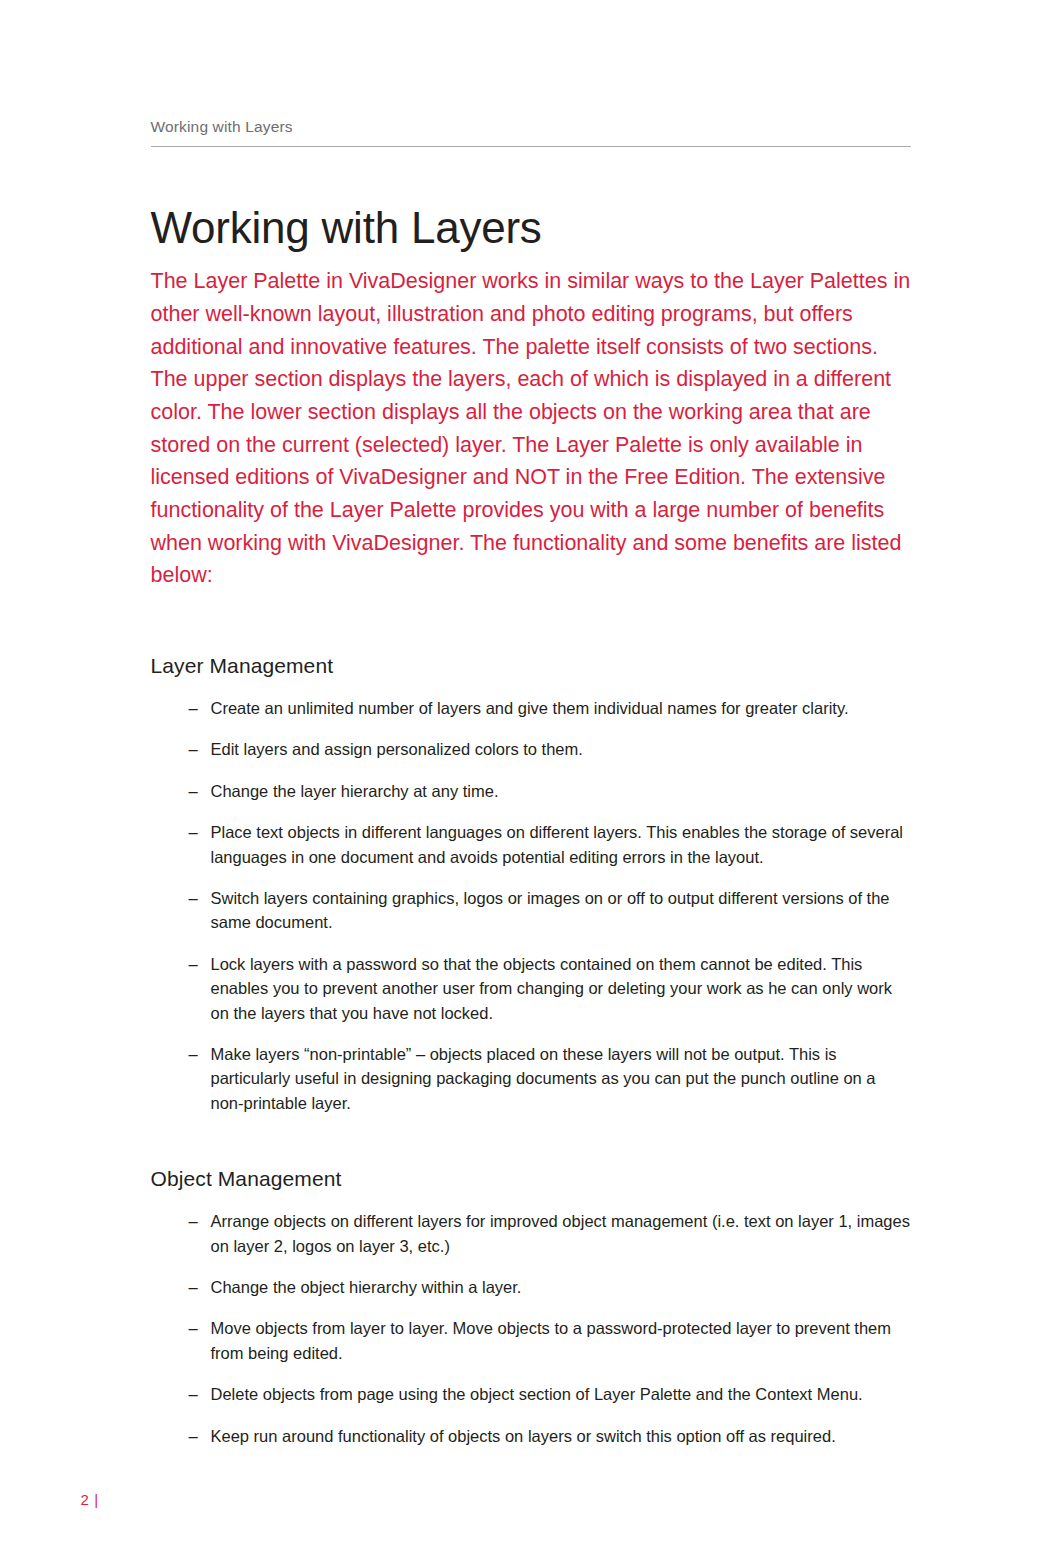Working with Layers
Working with Layers
The Layer Palette in VivaDesigner works in similar ways to the Layer Palettes in other well-known layout, illustration and photo editing programs, but offers additional and innovative features. The palette itself consists of two sections. The upper section displays the layers, each of which is displayed in a different color. The lower section displays all the objects on the working area that are stored on the current (selected) layer. The Layer Palette is only available in licensed editions of VivaDesigner and NOT in the Free Edition. The extensive functionality of the Layer Palette provides you with a large number of benefits when working with VivaDesigner. The functionality and some benefits are listed below:
Layer Management
Create an unlimited number of layers and give them individual names for greater clarity.
Edit layers and assign personalized colors to them.
Change the layer hierarchy at any time.
Place text objects in different languages on different layers. This enables the storage of several languages in one document and avoids potential editing errors in the layout.
Switch layers containing graphics, logos or images on or off to output different versions of the same document.
Lock layers with a password so that the objects contained on them cannot be edited. This enables you to prevent another user from changing or deleting your work as he can only work on the layers that you have not locked.
Make layers “non-printable” – objects placed on these layers will not be output. This is particularly useful in designing packaging documents as you can put the punch outline on a non-printable layer.
Object Management
Arrange objects on different layers for improved object management (i.e. text on layer 1, images on layer 2, logos on layer 3, etc.)
Change the object hierarchy within a layer.
Move objects from layer to layer. Move objects to a password-protected layer to prevent them from being edited.
Delete objects from page using the object section of Layer Palette and the Context Menu.
Keep run around functionality of objects on layers or switch this option off as required.
2|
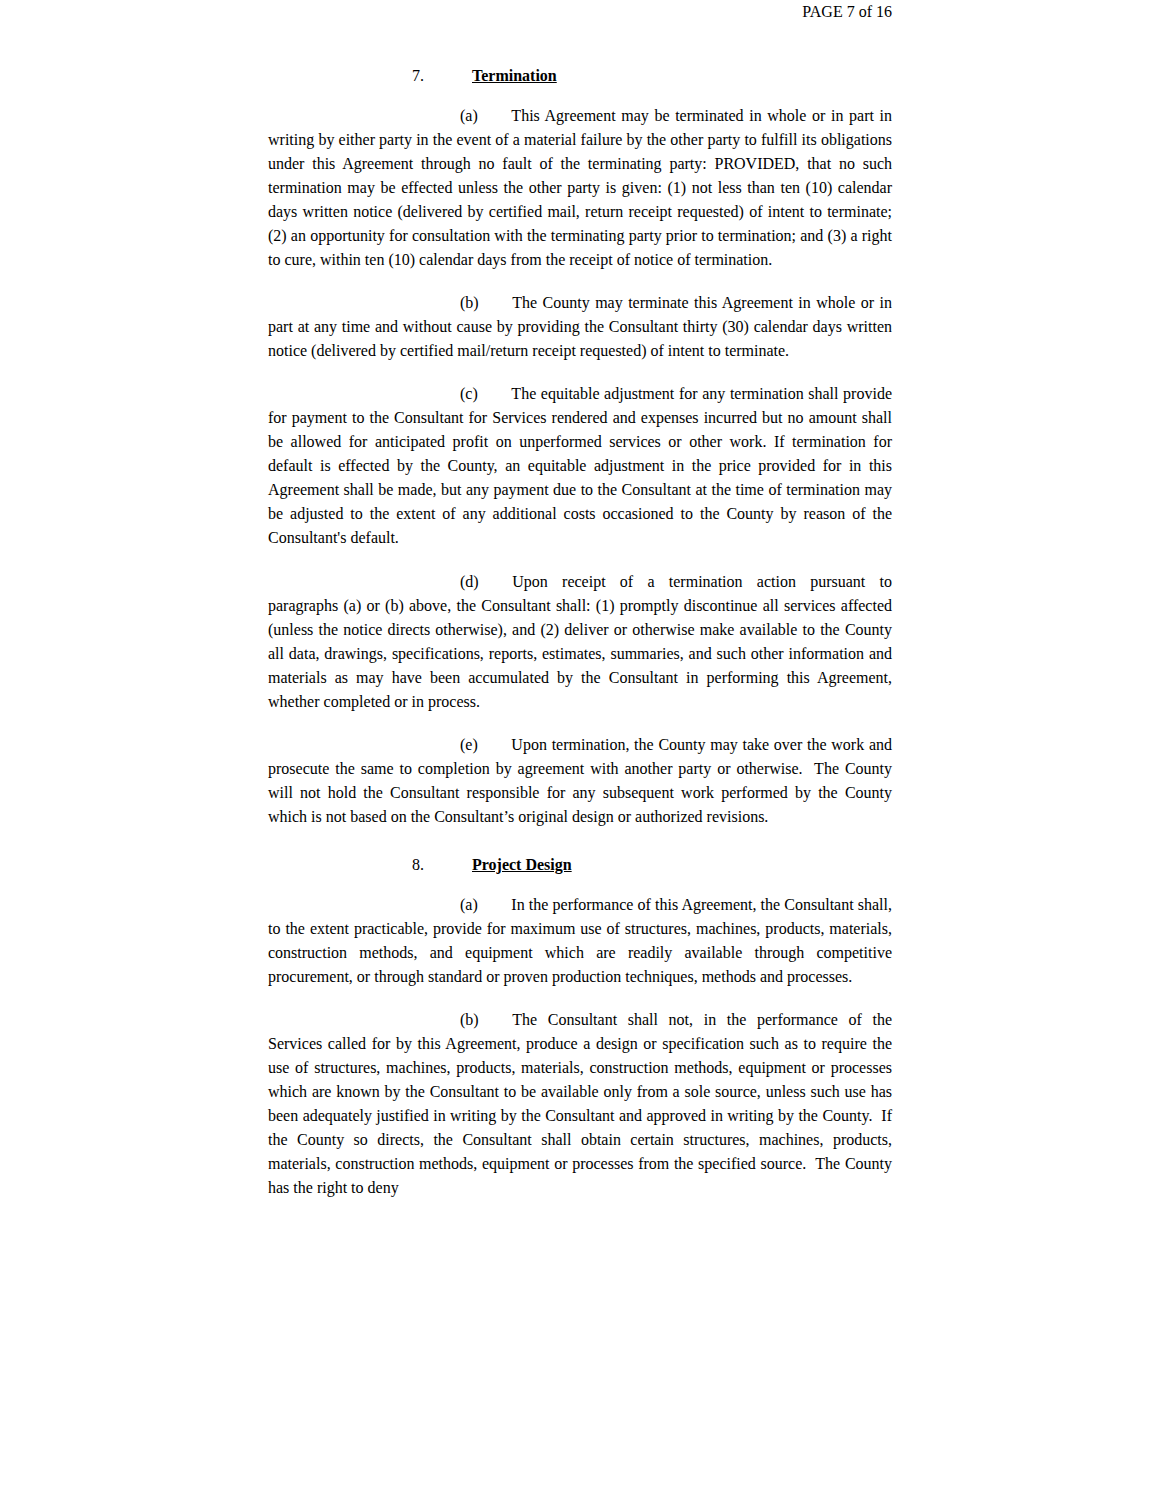PAGE 7 of 16
7. Termination
(a) This Agreement may be terminated in whole or in part in writing by either party in the event of a material failure by the other party to fulfill its obligations under this Agreement through no fault of the terminating party: PROVIDED, that no such termination may be effected unless the other party is given: (1) not less than ten (10) calendar days written notice (delivered by certified mail, return receipt requested) of intent to terminate; (2) an opportunity for consultation with the terminating party prior to termination; and (3) a right to cure, within ten (10) calendar days from the receipt of notice of termination.
(b) The County may terminate this Agreement in whole or in part at any time and without cause by providing the Consultant thirty (30) calendar days written notice (delivered by certified mail/return receipt requested) of intent to terminate.
(c) The equitable adjustment for any termination shall provide for payment to the Consultant for Services rendered and expenses incurred but no amount shall be allowed for anticipated profit on unperformed services or other work. If termination for default is effected by the County, an equitable adjustment in the price provided for in this Agreement shall be made, but any payment due to the Consultant at the time of termination may be adjusted to the extent of any additional costs occasioned to the County by reason of the Consultant's default.
(d) Upon receipt of a termination action pursuant to paragraphs (a) or (b) above, the Consultant shall: (1) promptly discontinue all services affected (unless the notice directs otherwise), and (2) deliver or otherwise make available to the County all data, drawings, specifications, reports, estimates, summaries, and such other information and materials as may have been accumulated by the Consultant in performing this Agreement, whether completed or in process.
(e) Upon termination, the County may take over the work and prosecute the same to completion by agreement with another party or otherwise. The County will not hold the Consultant responsible for any subsequent work performed by the County which is not based on the Consultant’s original design or authorized revisions.
8. Project Design
(a) In the performance of this Agreement, the Consultant shall, to the extent practicable, provide for maximum use of structures, machines, products, materials, construction methods, and equipment which are readily available through competitive procurement, or through standard or proven production techniques, methods and processes.
(b) The Consultant shall not, in the performance of the Services called for by this Agreement, produce a design or specification such as to require the use of structures, machines, products, materials, construction methods, equipment or processes which are known by the Consultant to be available only from a sole source, unless such use has been adequately justified in writing by the Consultant and approved in writing by the County. If the County so directs, the Consultant shall obtain certain structures, machines, products, materials, construction methods, equipment or processes from the specified source. The County has the right to deny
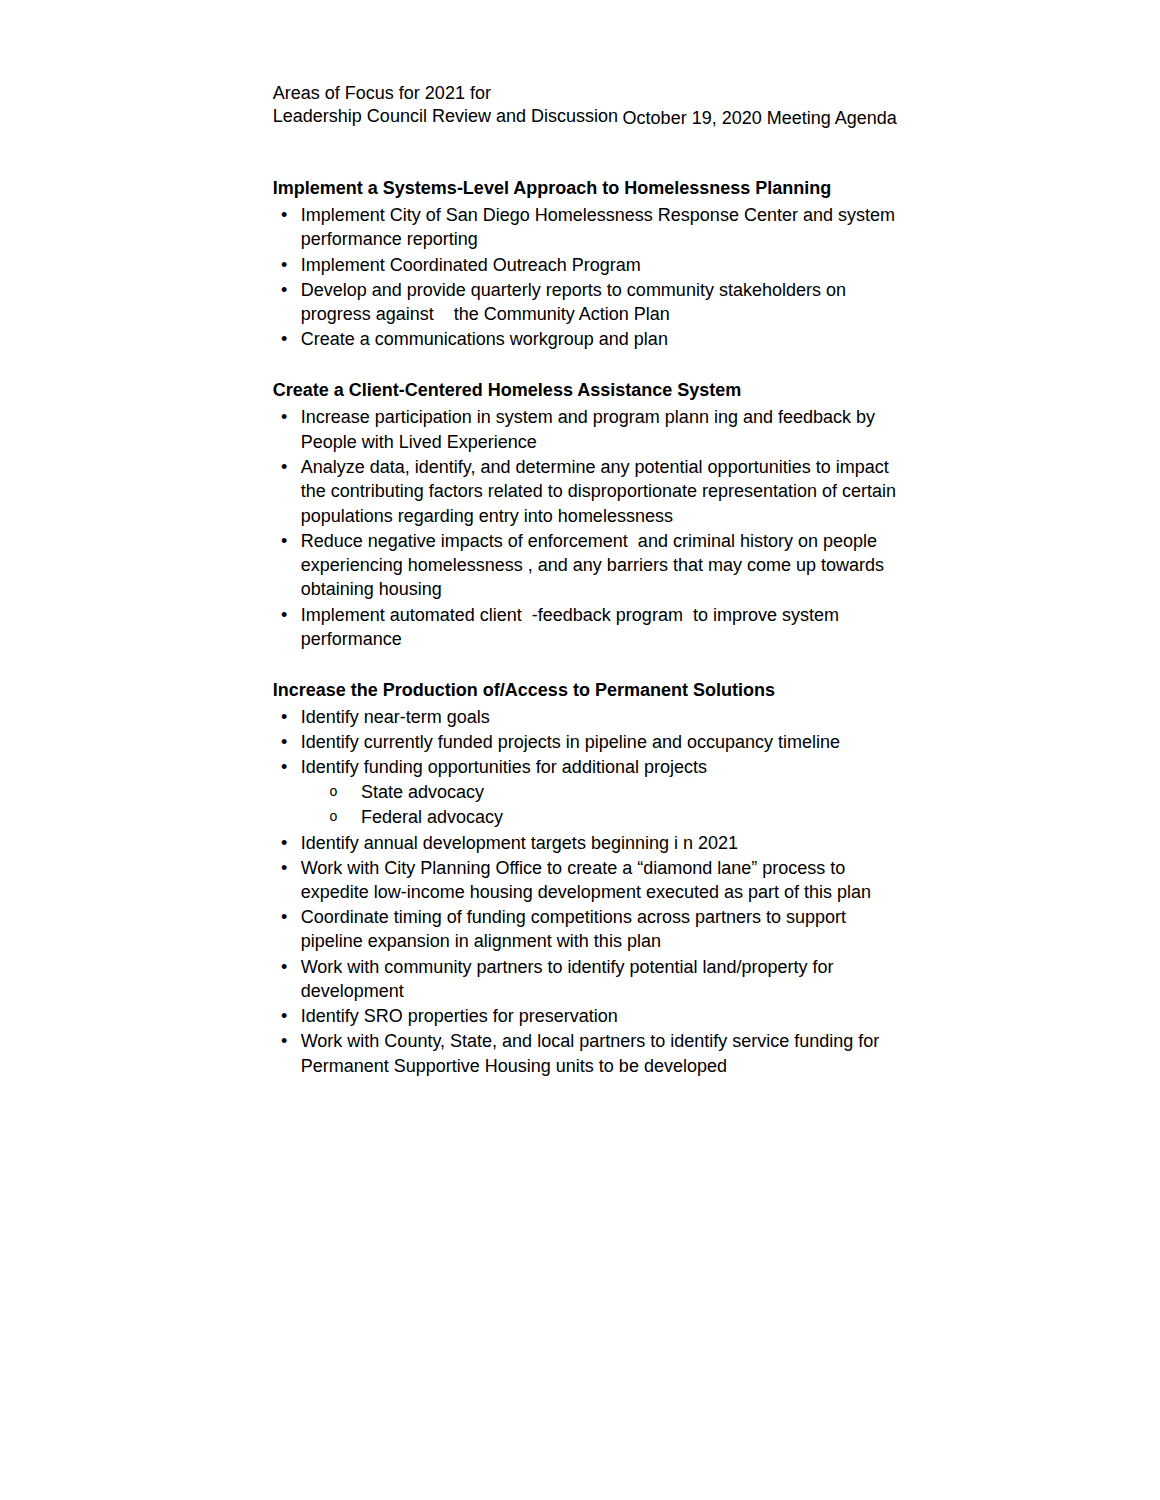Areas of Focus for 2021 for
Leadership Council Review and Discussion
October 19, 2020 Meeting Agenda
Implement a Systems-Level Approach to Homelessness Planning
Implement City of San Diego Homelessness Response Center and system performance reporting
Implement Coordinated Outreach Program
Develop and provide quarterly reports to community stakeholders on progress against the Community Action Plan
Create a communications workgroup and plan
Create a Client-Centered Homeless Assistance System
Increase participation in system and program plann ing and feedback by People with Lived Experience
Analyze data, identify, and determine any potential opportunities to impact the contributing factors related to disproportionate representation of certain populations regarding entry into homelessness
Reduce negative impacts of enforcement and criminal history on people experiencing homelessness , and any barriers that may come up towards obtaining housing
Implement automated client -feedback program to improve system performance
Increase the Production of/Access to Permanent Solutions
Identify near-term goals
Identify currently funded projects in pipeline and occupancy timeline
Identify funding opportunities for additional projects
State advocacy
Federal advocacy
Identify annual development targets beginning i n 2021
Work with City Planning Office to create a “diamond lane” process to expedite low-income housing development executed as part of this plan
Coordinate timing of funding competitions across partners to support pipeline expansion in alignment with this plan
Work with community partners to identify potential land/property for development
Identify SRO properties for preservation
Work with County, State, and local partners to identify service funding for Permanent Supportive Housing units to be developed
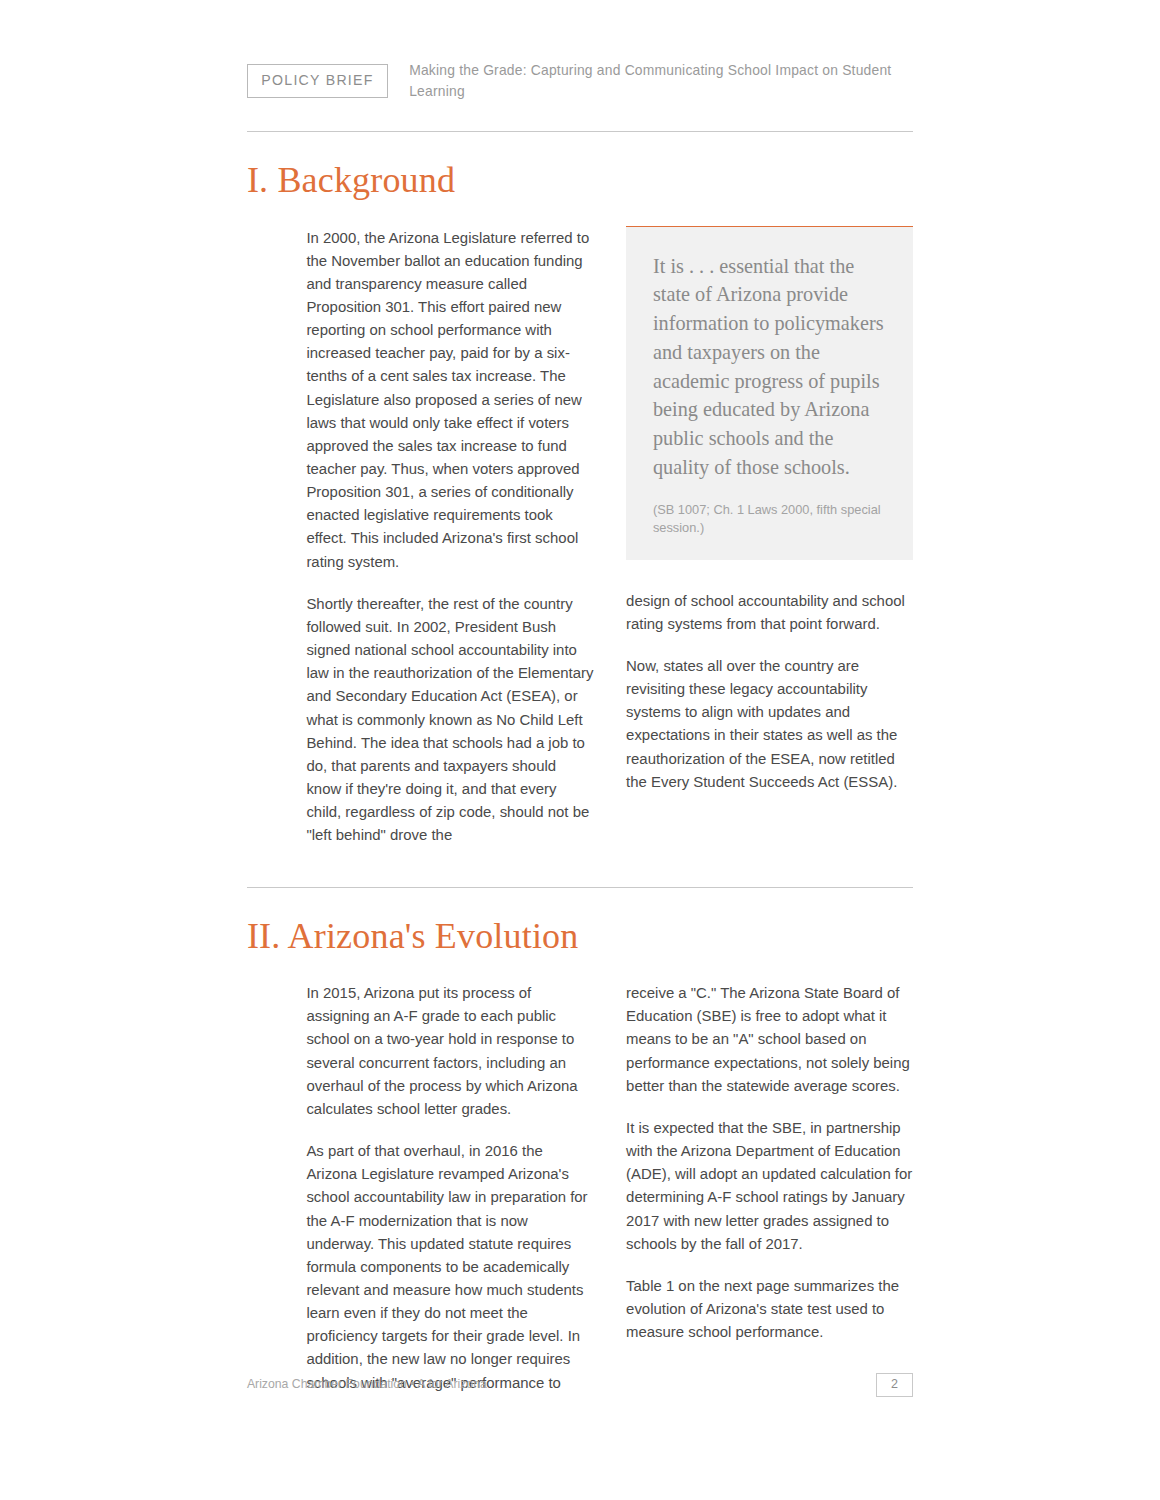Policy Brief
Making the Grade: Capturing and Communicating School Impact on Student Learning
I. Background
In 2000, the Arizona Legislature referred to the November ballot an education funding and transparency measure called Proposition 301. This effort paired new reporting on school performance with increased teacher pay, paid for by a six-tenths of a cent sales tax increase. The Legislature also proposed a series of new laws that would only take effect if voters approved the sales tax increase to fund teacher pay. Thus, when voters approved Proposition 301, a series of conditionally enacted legislative requirements took effect. This included Arizona's first school rating system.
Shortly thereafter, the rest of the country followed suit. In 2002, President Bush signed national school accountability into law in the reauthorization of the Elementary and Secondary Education Act (ESEA), or what is commonly known as No Child Left Behind. The idea that schools had a job to do, that parents and taxpayers should know if they're doing it, and that every child, regardless of zip code, should not be "left behind" drove the
It is . . . essential that the state of Arizona provide information to policymakers and taxpayers on the academic progress of pupils being educated by Arizona public schools and the quality of those schools.
(SB 1007; Ch. 1 Laws 2000, fifth special session.)
design of school accountability and school rating systems from that point forward.
Now, states all over the country are revisiting these legacy accountability systems to align with updates and expectations in their states as well as the reauthorization of the ESEA, now retitled the Every Student Succeeds Act (ESSA).
II. Arizona's Evolution
In 2015, Arizona put its process of assigning an A-F grade to each public school on a two-year hold in response to several concurrent factors, including an overhaul of the process by which Arizona calculates school letter grades.
As part of that overhaul, in 2016 the Arizona Legislature revamped Arizona's school accountability law in preparation for the A-F modernization that is now underway. This updated statute requires formula components to be academically relevant and measure how much students learn even if they do not meet the proficiency targets for their grade level. In addition, the new law no longer requires schools with "average" performance to
receive a "C." The Arizona State Board of Education (SBE) is free to adopt what it means to be an "A" school based on performance expectations, not solely being better than the statewide average scores.
It is expected that the SBE, in partnership with the Arizona Department of Education (ADE), will adopt an updated calculation for determining A-F school ratings by January 2017 with new letter grades assigned to schools by the fall of 2017.
Table 1 on the next page summarizes the evolution of Arizona's state test used to measure school performance.
Arizona Chamber Foundation • A for Arizona
2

### YOUR GOAL
Using only the data above, copy out the lines that include the word "them".

### SOLUTION TO THIS TASK
Create an unlimited number of layers and give them individual names for greater clarity.
Edit layers and assign personalized colors to them.
Lock layers with a password so that the objects contained on them cannot be edited. This enables you to prevent another user from changing or deleting your work as he can only work on the layers that you have not locked.
Move objects from layer to layer. Move objects to a password-protected layer to prevent them from being edited.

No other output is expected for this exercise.